Wenn wir bei der Abfrage keine Fehler gemacht haben, wird uns nun die Ergebnistabelle angezeigt. Ansonsten erscheint eine Fehlermeldung, deren Interpretation schon ein gerüttelt Maß an SQL-Kenntnissen erfordert.

Wie du unschwer erkennen kannst, wollten wir uns mit dieser Abfrage alle Lieder von Max Mustermann anzeigen lassen.
  1. Abfragefenster schließen und speichern...

Weiter gehts mit Beispielabfragen...

qbe_abfrage_1

Alle Liedtitel mit zugehörigen CD-Nummern, deren Liedsprache norwegisch oder schwedisch ist.

qbe_abfrage_2

Alle englischsprachigen Liedtitel, die sich auf CD 1, 2 oder 6 befinden.

Und da haben wir schon eine solche Stolperfalle! Wenn du bei einem Feld mehrere Kriterien mit ODER verknüpfst UND bei einem weiteren Feld ein Kriterium forderst, muss dieses Kriterium "nach unten ausgefüllt" werden. Du würdest sonst als Ergebnis alle englischsprachigen Lieder von CD 1 und alle(!) Lieder von CD 2 und CD 6 erhalten, egal welche Liedsprache sie haben. (Das liegt meines Erachtens an der Eigenart des Interpreters, der die Abfrage bei der Ausführung intern in eine SQL-Anweisung übersetzt. Offensichtlich setzt er dann die Klammern nicht wie eigentlich gewünscht.)

qbe_abfrage_3

Alle Liedtitel mit den zugehörigen CD-Titeln, die der Interpret mit der Interpreten-ID 10 (Joe Knocker) singt.

Wie du siehst kann man auch problemlos mehrere Tabellen abfragen, wenn man sie vorher korrekt hinzufügt.

qbe_abfrage_4

Die Anzahl aller deutschsprachigen Liedtitel.

Ja, was ist das denn???

  1. Ich habe mir für die Spaltenüberschrift einen aussagekräftigeren Feldnamen ausgedacht und ihn unter Alias eingetragen. Dadurch wird der standardmäßig verwendete Feldname durch meine "Eigenkreation" ersetzt.
  2. Ich habe in meiner Abfrage eine sogenannte Aggregatfunktion (Anzahl) verwendet, welche die Datensätze des ausgewählten Feldes zählt. Es gibt noch weitere dieser Funktionen, zB. Durchschnitt, Maximum, Minimum,....
  3. Achtung Stolperfalle! Wenn man auf ein Feld gleichzeitig eine Funktion und ein Kriterium anwendet, erhält man oft eine Fehlermeldung. Das ist auch für mich nicht nachvollziehbar, da es im SQL-Standard problemlos möglich ist.
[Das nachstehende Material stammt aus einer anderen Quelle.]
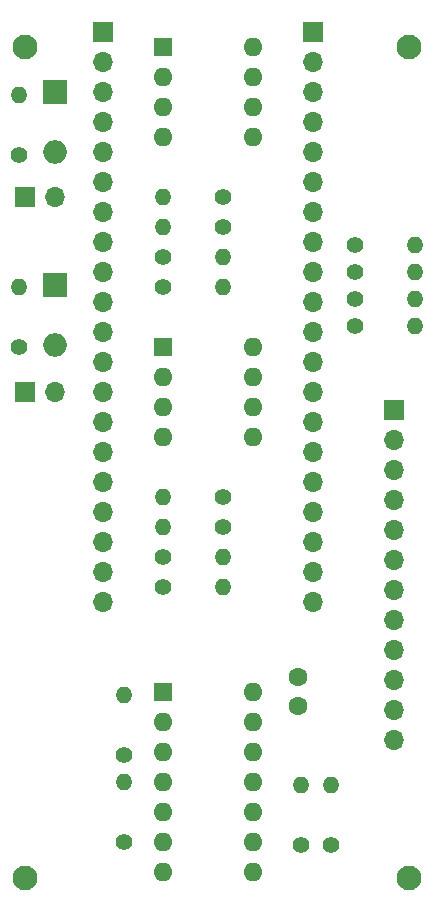
<source format=gbs>
G04 #@! TF.GenerationSoftware,KiCad,Pcbnew,7.0.2-0*
G04 #@! TF.CreationDate,2024-11-24T22:08:16+01:00*
G04 #@! TF.ProjectId,MIDI Box,4d494449-2042-46f7-982e-6b696361645f,rev?*
G04 #@! TF.SameCoordinates,Original*
G04 #@! TF.FileFunction,Soldermask,Bot*
G04 #@! TF.FilePolarity,Negative*
%FSLAX46Y46*%
G04 Gerber Fmt 4.6, Leading zero omitted, Abs format (unit mm)*
G04 Created by KiCad (PCBNEW 7.0.2-0) date 2024-11-24 22:08:16*
%MOMM*%
%LPD*%
G01*
G04 APERTURE LIST*
%ADD10C,1.400000*%
%ADD11O,1.400000X1.400000*%
%ADD12R,1.600000X1.600000*%
%ADD13O,1.600000X1.600000*%
%ADD14R,1.700000X1.700000*%
%ADD15O,1.700000X1.700000*%
%ADD16C,2.100000*%
%ADD17R,2.000000X2.000000*%
%ADD18O,2.000000X2.000000*%
%ADD19C,1.600000*%
G04 APERTURE END LIST*
D10*
X156972000Y-84074000D03*
D11*
X162052000Y-84074000D03*
D12*
X156972000Y-118364000D03*
D13*
X156972000Y-120904000D03*
X156972000Y-123444000D03*
X156972000Y-125984000D03*
X156972000Y-128524000D03*
X156972000Y-131064000D03*
X156972000Y-133604000D03*
X164592000Y-133604000D03*
X164592000Y-131064000D03*
X164592000Y-128524000D03*
X164592000Y-125984000D03*
X164592000Y-123444000D03*
X164592000Y-120904000D03*
X164592000Y-118364000D03*
D10*
X173228000Y-82804000D03*
D11*
X178308000Y-82804000D03*
D10*
X173228000Y-87376000D03*
D11*
X178308000Y-87376000D03*
D10*
X153670000Y-123698000D03*
D11*
X153670000Y-118618000D03*
D10*
X162052000Y-104394000D03*
D11*
X156972000Y-104394000D03*
D10*
X173228000Y-80518000D03*
D11*
X178308000Y-80518000D03*
D10*
X153670000Y-131064000D03*
D11*
X153670000Y-125984000D03*
D14*
X176530000Y-94488000D03*
D15*
X176530000Y-97028000D03*
X176530000Y-99568000D03*
X176530000Y-102108000D03*
X176530000Y-104648000D03*
X176530000Y-107188000D03*
X176530000Y-109728000D03*
X176530000Y-112268000D03*
X176530000Y-114808000D03*
X176530000Y-117348000D03*
X176530000Y-119888000D03*
X176530000Y-122428000D03*
D10*
X171196000Y-131318000D03*
D11*
X171196000Y-126238000D03*
D10*
X162052000Y-78994000D03*
D11*
X156972000Y-78994000D03*
D14*
X169672000Y-62484000D03*
D15*
X169672000Y-65024000D03*
X169672000Y-67564000D03*
X169672000Y-70104000D03*
X169672000Y-72644000D03*
X169672000Y-75184000D03*
X169672000Y-77724000D03*
X169672000Y-80264000D03*
X169672000Y-82804000D03*
X169672000Y-85344000D03*
X169672000Y-87884000D03*
X169672000Y-90424000D03*
X169672000Y-92964000D03*
X169672000Y-95504000D03*
X169672000Y-98044000D03*
X169672000Y-100584000D03*
X169672000Y-103124000D03*
X169672000Y-105664000D03*
X169672000Y-108204000D03*
X169672000Y-110744000D03*
D12*
X156972000Y-89154000D03*
D13*
X156972000Y-91694000D03*
X156972000Y-94234000D03*
X156972000Y-96774000D03*
X164592000Y-96774000D03*
X164592000Y-94234000D03*
X164592000Y-91694000D03*
X164592000Y-89154000D03*
D10*
X144780000Y-89154000D03*
D11*
X144780000Y-84074000D03*
D14*
X151892000Y-62484000D03*
D15*
X151892000Y-65024000D03*
X151892000Y-67564000D03*
X151892000Y-70104000D03*
X151892000Y-72644000D03*
X151892000Y-75184000D03*
X151892000Y-77724000D03*
X151892000Y-80264000D03*
X151892000Y-82804000D03*
X151892000Y-85344000D03*
X151892000Y-87884000D03*
X151892000Y-90424000D03*
X151892000Y-92964000D03*
X151892000Y-95504000D03*
X151892000Y-98044000D03*
X151892000Y-100584000D03*
X151892000Y-103124000D03*
X151892000Y-105664000D03*
X151892000Y-108204000D03*
X151892000Y-110744000D03*
D16*
X177800000Y-134112000D03*
D10*
X156972000Y-81534000D03*
D11*
X162052000Y-81534000D03*
D12*
X156972000Y-63754000D03*
D13*
X156972000Y-66294000D03*
X156972000Y-68834000D03*
X156972000Y-71374000D03*
X164592000Y-71374000D03*
X164592000Y-68834000D03*
X164592000Y-66294000D03*
X164592000Y-63754000D03*
D14*
X145288000Y-92964000D03*
D15*
X147828000Y-92964000D03*
D17*
X147828000Y-83918315D03*
D18*
X147828000Y-88998315D03*
D16*
X145288000Y-134112000D03*
D10*
X162052000Y-76454000D03*
D11*
X156972000Y-76454000D03*
D16*
X145288000Y-63754000D03*
D10*
X173228000Y-85090000D03*
D11*
X178308000Y-85090000D03*
D10*
X162052000Y-101854000D03*
D11*
X156972000Y-101854000D03*
D10*
X156972000Y-109474000D03*
D11*
X162052000Y-109474000D03*
D17*
X147828000Y-67564000D03*
D18*
X147828000Y-72644000D03*
D10*
X144780000Y-72898000D03*
D11*
X144780000Y-67818000D03*
D19*
X168402000Y-117094000D03*
X168402000Y-119594000D03*
D16*
X177800000Y-63754000D03*
D14*
X145288000Y-76454000D03*
D15*
X147828000Y-76454000D03*
D10*
X168656000Y-131318000D03*
D11*
X168656000Y-126238000D03*
D10*
X156972000Y-106934000D03*
D11*
X162052000Y-106934000D03*
M02*

</source>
    Man muss sich also mit obigem "Trick" behelfen, der eigenartigerweise auch eine korrekte SQL-Anweisung erzeugt.

Noch mehr Stolperfallen...

OpenOffice hat so seine Probleme beim Zugriff auf Werte vom Datentyp DATE und TIME, deswegen habe ich auch vorsorglich auf ihre Verwendung verzichtet.

Um einen Wert vom Datentyp BOOLEAN (true / false) abzufragen, verwendet OpenOffice in der QBE für das Kriterium eine ganz abenteuerliche Syntax, die bestimmt schon Heerscharen von Anwendern in den Nervenzusammenbruch getrieben hat:

=-1 entspricht: true, wahr, 1, ja
<>-1 entspricht: false, falsch, 0, nein

Mengenoperation, bei der jeder Datensatz der einen Tabelle mit jedem Datensatz der anderen Tabelle kombiniert wird. Dies liefert meist keine sinnvollen Ergebnisse.